Problem requirements. Reproduce every record exactly as given.

(Stored items)

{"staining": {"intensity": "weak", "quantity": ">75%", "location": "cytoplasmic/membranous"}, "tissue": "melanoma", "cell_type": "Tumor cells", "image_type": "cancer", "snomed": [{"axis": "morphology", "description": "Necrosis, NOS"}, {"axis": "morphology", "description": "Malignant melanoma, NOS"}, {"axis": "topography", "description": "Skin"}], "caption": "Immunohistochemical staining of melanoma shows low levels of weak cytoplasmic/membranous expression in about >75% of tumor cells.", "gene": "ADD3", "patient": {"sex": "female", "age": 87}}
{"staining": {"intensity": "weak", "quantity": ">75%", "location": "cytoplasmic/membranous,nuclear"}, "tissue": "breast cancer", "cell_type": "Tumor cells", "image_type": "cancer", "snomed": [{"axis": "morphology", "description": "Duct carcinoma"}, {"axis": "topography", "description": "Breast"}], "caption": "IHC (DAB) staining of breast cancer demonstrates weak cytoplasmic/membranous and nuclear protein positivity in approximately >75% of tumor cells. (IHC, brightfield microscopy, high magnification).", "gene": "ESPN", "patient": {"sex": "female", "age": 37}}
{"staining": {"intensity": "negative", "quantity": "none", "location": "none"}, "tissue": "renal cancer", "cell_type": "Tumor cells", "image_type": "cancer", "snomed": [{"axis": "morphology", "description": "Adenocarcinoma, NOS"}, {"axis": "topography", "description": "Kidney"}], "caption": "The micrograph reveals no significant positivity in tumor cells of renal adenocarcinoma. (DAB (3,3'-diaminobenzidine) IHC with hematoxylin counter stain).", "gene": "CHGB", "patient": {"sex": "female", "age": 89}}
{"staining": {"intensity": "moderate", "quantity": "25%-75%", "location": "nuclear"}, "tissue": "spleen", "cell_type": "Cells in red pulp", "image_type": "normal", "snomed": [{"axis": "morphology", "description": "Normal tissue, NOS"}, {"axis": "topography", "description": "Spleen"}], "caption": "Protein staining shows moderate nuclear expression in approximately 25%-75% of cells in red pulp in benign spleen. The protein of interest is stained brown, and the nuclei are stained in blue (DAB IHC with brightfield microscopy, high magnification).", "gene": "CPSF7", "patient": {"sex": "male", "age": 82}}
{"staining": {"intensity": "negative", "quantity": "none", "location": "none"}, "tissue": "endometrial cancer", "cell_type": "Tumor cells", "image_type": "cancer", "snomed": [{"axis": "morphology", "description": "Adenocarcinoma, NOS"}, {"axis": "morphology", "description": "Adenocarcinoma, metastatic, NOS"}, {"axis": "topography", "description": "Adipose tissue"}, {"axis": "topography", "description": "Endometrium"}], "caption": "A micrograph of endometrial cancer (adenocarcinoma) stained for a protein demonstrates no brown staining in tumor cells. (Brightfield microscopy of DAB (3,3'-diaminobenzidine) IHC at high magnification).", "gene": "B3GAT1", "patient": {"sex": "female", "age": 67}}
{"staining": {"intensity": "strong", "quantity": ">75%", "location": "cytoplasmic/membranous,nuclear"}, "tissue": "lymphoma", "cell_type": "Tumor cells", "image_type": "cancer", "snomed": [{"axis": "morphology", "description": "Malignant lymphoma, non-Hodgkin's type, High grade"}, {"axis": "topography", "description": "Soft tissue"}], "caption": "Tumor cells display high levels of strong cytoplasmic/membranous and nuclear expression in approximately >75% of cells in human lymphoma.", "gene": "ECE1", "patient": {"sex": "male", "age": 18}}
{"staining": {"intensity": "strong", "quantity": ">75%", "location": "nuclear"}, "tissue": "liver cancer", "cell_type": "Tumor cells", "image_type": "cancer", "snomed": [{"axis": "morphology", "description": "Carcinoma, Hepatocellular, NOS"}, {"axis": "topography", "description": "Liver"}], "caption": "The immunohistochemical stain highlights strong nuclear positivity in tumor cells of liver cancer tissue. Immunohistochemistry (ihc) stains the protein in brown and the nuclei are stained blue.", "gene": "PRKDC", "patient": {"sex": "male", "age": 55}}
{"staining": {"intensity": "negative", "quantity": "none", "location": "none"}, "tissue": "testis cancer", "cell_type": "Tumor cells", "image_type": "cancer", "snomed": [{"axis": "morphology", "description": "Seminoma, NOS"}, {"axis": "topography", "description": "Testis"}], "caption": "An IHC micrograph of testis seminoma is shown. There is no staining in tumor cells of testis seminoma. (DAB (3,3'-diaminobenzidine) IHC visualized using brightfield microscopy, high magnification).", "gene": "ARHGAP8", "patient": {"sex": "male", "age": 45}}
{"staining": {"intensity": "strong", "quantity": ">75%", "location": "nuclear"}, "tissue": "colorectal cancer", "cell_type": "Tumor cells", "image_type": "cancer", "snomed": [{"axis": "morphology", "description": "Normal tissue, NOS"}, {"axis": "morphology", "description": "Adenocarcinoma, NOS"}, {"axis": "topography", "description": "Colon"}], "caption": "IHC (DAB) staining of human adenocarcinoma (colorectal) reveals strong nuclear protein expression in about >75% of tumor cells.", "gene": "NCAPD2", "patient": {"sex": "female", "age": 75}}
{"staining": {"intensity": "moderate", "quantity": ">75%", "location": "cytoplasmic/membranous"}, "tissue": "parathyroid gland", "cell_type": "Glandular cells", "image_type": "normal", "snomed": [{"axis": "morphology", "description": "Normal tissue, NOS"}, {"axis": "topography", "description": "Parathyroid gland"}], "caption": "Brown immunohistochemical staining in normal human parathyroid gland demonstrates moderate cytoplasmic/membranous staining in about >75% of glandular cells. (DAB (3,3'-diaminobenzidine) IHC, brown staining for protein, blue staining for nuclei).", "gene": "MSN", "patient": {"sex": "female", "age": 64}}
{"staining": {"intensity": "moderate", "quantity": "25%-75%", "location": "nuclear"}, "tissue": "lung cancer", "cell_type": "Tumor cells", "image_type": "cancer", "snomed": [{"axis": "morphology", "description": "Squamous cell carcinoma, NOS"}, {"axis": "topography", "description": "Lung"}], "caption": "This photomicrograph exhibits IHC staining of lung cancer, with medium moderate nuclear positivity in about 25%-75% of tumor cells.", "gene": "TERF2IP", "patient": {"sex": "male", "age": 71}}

Answer below.
{"staining": {"intensity": "weak", "quantity": ">75%", "location": "cytoplasmic/membranous"}, "tissue": "melanoma", "cell_type": "Tumor cells", "image_type": "cancer", "snomed": [{"axis": "morphology", "description": "Necrosis, NOS"}, {"axis": "morphology", "description": "Malignant melanoma, NOS"}, {"axis": "topography", "description": "Skin"}], "caption": "Immunohistochemical staining of melanoma shows low levels of weak cytoplasmic/membranous expression in about >75% of tumor cells.", "gene": "ADD3", "patient": {"sex": "female", "age": 87}}
{"staining": {"intensity": "weak", "quantity": ">75%", "location": "cytoplasmic/membranous,nuclear"}, "tissue": "breast cancer", "cell_type": "Tumor cells", "image_type": "cancer", "snomed": [{"axis": "morphology", "description": "Duct carcinoma"}, {"axis": "topography", "description": "Breast"}], "caption": "IHC (DAB) staining of breast cancer demonstrates weak cytoplasmic/membranous and nuclear protein positivity in approximately >75% of tumor cells. (IHC, brightfield microscopy, high magnification).", "gene": "ESPN", "patient": {"sex": "female", "age": 37}}
{"staining": {"intensity": "negative", "quantity": "none", "location": "none"}, "tissue": "renal cancer", "cell_type": "Tumor cells", "image_type": "cancer", "snomed": [{"axis": "morphology", "description": "Adenocarcinoma, NOS"}, {"axis": "topography", "description": "Kidney"}], "caption": "The micrograph reveals no significant positivity in tumor cells of renal adenocarcinoma. (DAB (3,3'-diaminobenzidine) IHC with hematoxylin counter stain).", "gene": "CHGB", "patient": {"sex": "female", "age": 89}}
{"staining": {"intensity": "moderate", "quantity": "25%-75%", "location": "nuclear"}, "tissue": "spleen", "cell_type": "Cells in red pulp", "image_type": "normal", "snomed": [{"axis": "morphology", "description": "Normal tissue, NOS"}, {"axis": "topography", "description": "Spleen"}], "caption": "Protein staining shows moderate nuclear expression in approximately 25%-75% of cells in red pulp in benign spleen. The protein of interest is stained brown, and the nuclei are stained in blue (DAB IHC with brightfield microscopy, high magnification).", "gene": "CPSF7", "patient": {"sex": "male", "age": 82}}
{"staining": {"intensity": "negative", "quantity": "none", "location": "none"}, "tissue": "endometrial cancer", "cell_type": "Tumor cells", "image_type": "cancer", "snomed": [{"axis": "morphology", "description": "Adenocarcinoma, NOS"}, {"axis": "morphology", "description": "Adenocarcinoma, metastatic, NOS"}, {"axis": "topography", "description": "Adipose tissue"}, {"axis": "topography", "description": "Endometrium"}], "caption": "A micrograph of endometrial cancer (adenocarcinoma) stained for a protein demonstrates no brown staining in tumor cells. (Brightfield microscopy of DAB (3,3'-diaminobenzidine) IHC at high magnification).", "gene": "B3GAT1", "patient": {"sex": "female", "age": 67}}
{"staining": {"intensity": "strong", "quantity": ">75%", "location": "cytoplasmic/membranous,nuclear"}, "tissue": "lymphoma", "cell_type": "Tumor cells", "image_type": "cancer", "snomed": [{"axis": "morphology", "description": "Malignant lymphoma, non-Hodgkin's type, High grade"}, {"axis": "topography", "description": "Soft tissue"}], "caption": "Tumor cells display high levels of strong cytoplasmic/membranous and nuclear expression in approximately >75% of cells in human lymphoma.", "gene": "ECE1", "patient": {"sex": "male", "age": 18}}
{"staining": {"intensity": "strong", "quantity": ">75%", "location": "nuclear"}, "tissue": "liver cancer", "cell_type": "Tumor cells", "image_type": "cancer", "snomed": [{"axis": "morphology", "description": "Carcinoma, Hepatocellular, NOS"}, {"axis": "topography", "description": "Liver"}], "caption": "The immunohistochemical stain highlights strong nuclear positivity in tumor cells of liver cancer tissue. Immunohistochemistry (ihc) stains the protein in brown and the nuclei are stained blue.", "gene": "PRKDC", "patient": {"sex": "male", "age": 55}}
{"staining": {"intensity": "negative", "quantity": "none", "location": "none"}, "tissue": "testis cancer", "cell_type": "Tumor cells", "image_type": "cancer", "snomed": [{"axis": "morphology", "description": "Seminoma, NOS"}, {"axis": "topography", "description": "Testis"}], "caption": "An IHC micrograph of testis seminoma is shown. There is no staining in tumor cells of testis seminoma. (DAB (3,3'-diaminobenzidine) IHC visualized using brightfield microscopy, high magnification).", "gene": "ARHGAP8", "patient": {"sex": "male", "age": 45}}
{"staining": {"intensity": "strong", "quantity": ">75%", "location": "nuclear"}, "tissue": "colorectal cancer", "cell_type": "Tumor cells", "image_type": "cancer", "snomed": [{"axis": "morphology", "description": "Normal tissue, NOS"}, {"axis": "morphology", "description": "Adenocarcinoma, NOS"}, {"axis": "topography", "description": "Colon"}], "caption": "IHC (DAB) staining of human adenocarcinoma (colorectal) reveals strong nuclear protein expression in about >75% of tumor cells.", "gene": "NCAPD2", "patient": {"sex": "female", "age": 75}}
{"staining": {"intensity": "moderate", "quantity": ">75%", "location": "cytoplasmic/membranous"}, "tissue": "parathyroid gland", "cell_type": "Glandular cells", "image_type": "normal", "snomed": [{"axis": "morphology", "description": "Normal tissue, NOS"}, {"axis": "topography", "description": "Parathyroid gland"}], "caption": "Brown immunohistochemical staining in normal human parathyroid gland demonstrates moderate cytoplasmic/membranous staining in about >75% of glandular cells. (DAB (3,3'-diaminobenzidine) IHC, brown staining for protein, blue staining for nuclei).", "gene": "MSN", "patient": {"sex": "female", "age": 64}}
{"staining": {"intensity": "moderate", "quantity": "25%-75%", "location": "nuclear"}, "tissue": "lung cancer", "cell_type": "Tumor cells", "image_type": "cancer", "snomed": [{"axis": "morphology", "description": "Squamous cell carcinoma, NOS"}, {"axis": "topography", "description": "Lung"}], "caption": "This photomicrograph exhibits IHC staining of lung cancer, with medium moderate nuclear positivity in about 25%-75% of tumor cells.", "gene": "TERF2IP", "patient": {"sex": "male", "age": 71}}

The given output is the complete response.